Pour lui, l’objectif sera différent. L’image décrite peut :
-
le rendre simplement conscient de qu’ont les autres élèves comme support
-
augmenter sa culture générale
-
être l’occasion d’une leçon de chose
|| Préciser la forme : photo, illustration, dessin au trait, peinture,
affiche, BD...
|| Donner directement les informations contenues dans l’image, y compris
si c’est l’objet d’un exercice puisque infaisable pour l’élève aveugle (ex :
signature d’un dessin alors qu’on en demande l’auteur). En langues, quand
l’image sert à deviner le sens des mots inconnus, l’exercice de description se
transforme en exercice de traduction.
|| Décrire plutôt que de coller simplement des noms, (aux objets, aux
gens...), ce qui reviendrait à utiliser une terminologie déjà toute
conceptualisée qui empêcherait l’élève de se former ces concepts.

**Objectif 1**:
Recopiez à l'identique les lignes des données, de celle qui contient « pose: elev=80.6 azim=125.2 » jusqu'à la fin des données, ces deux bornes incluses. Laissez les images de côté.

**Données fournies**:

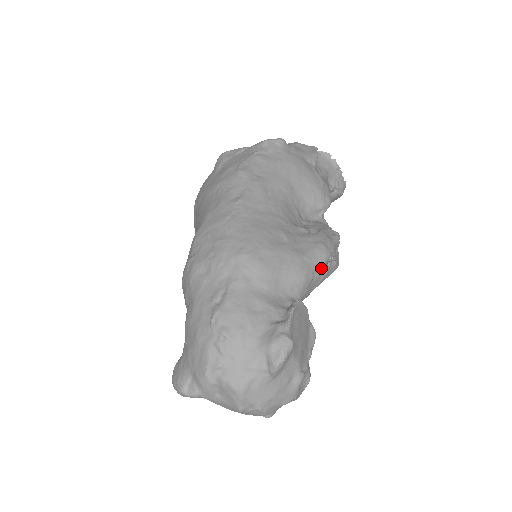
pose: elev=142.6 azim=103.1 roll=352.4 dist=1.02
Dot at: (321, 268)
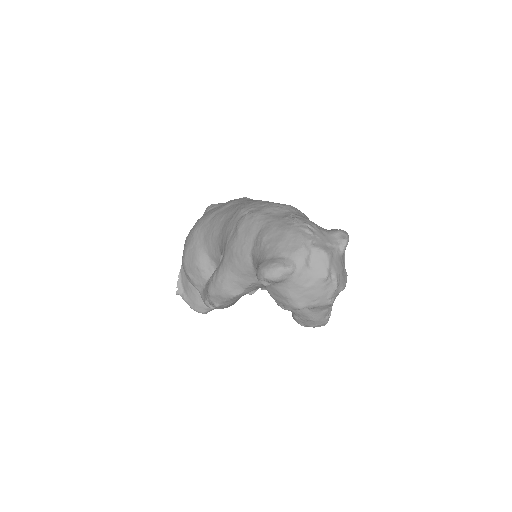
Dot at: occluded
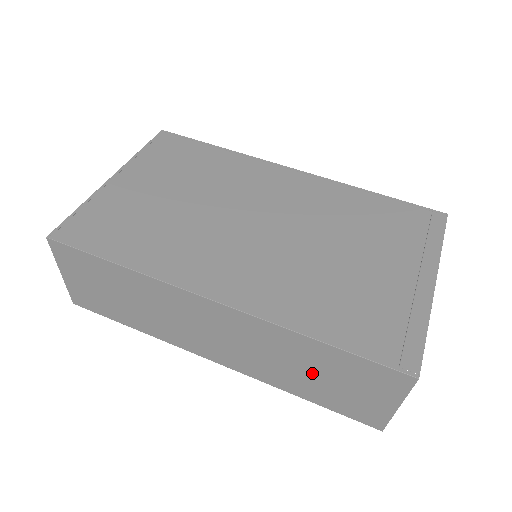
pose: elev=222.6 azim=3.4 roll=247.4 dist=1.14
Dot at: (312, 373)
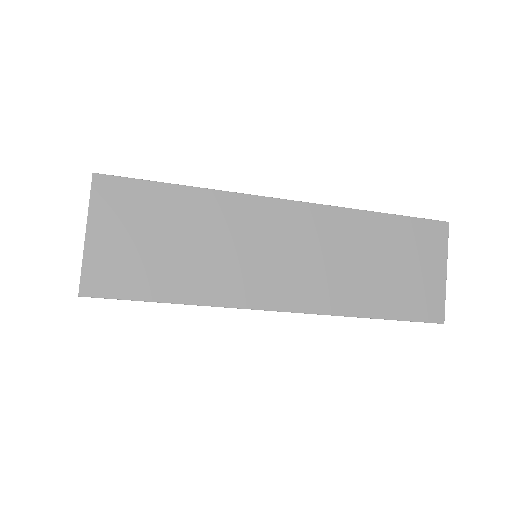
Dot at: (378, 265)
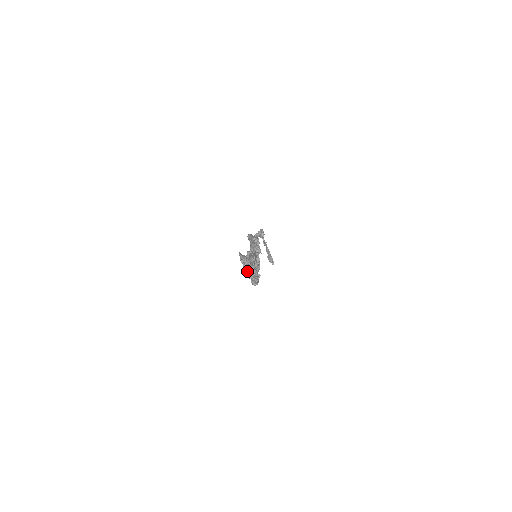
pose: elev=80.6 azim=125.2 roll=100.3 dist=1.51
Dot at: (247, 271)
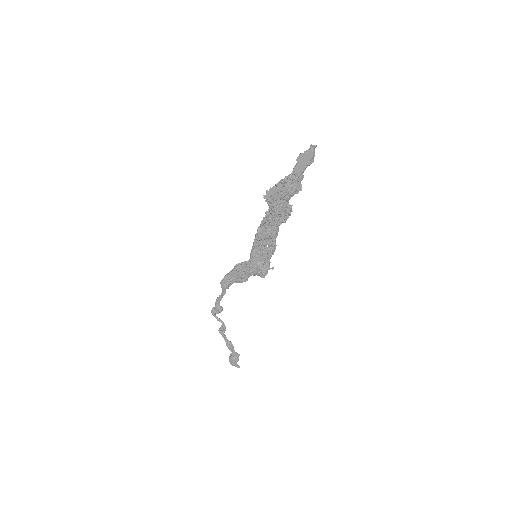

**Objectif 2**:
Traduisez en anglais cette phrase du texte sur la description d'images pour un élève aveugle : « En langues, quand l'image sert à deviner le sens des mots inconnus, l'exercice de description se transforme en exercice de traduction. »

**Réponse 1**:
pose: elev=80.6 azim=125.2 roll=100.3 dist=1.51
Dot at: (247, 271)

**Réponse 2**:
In language classes, when the image is used to guess the meaning of unknown words, the description exercise turns into a translation exercise.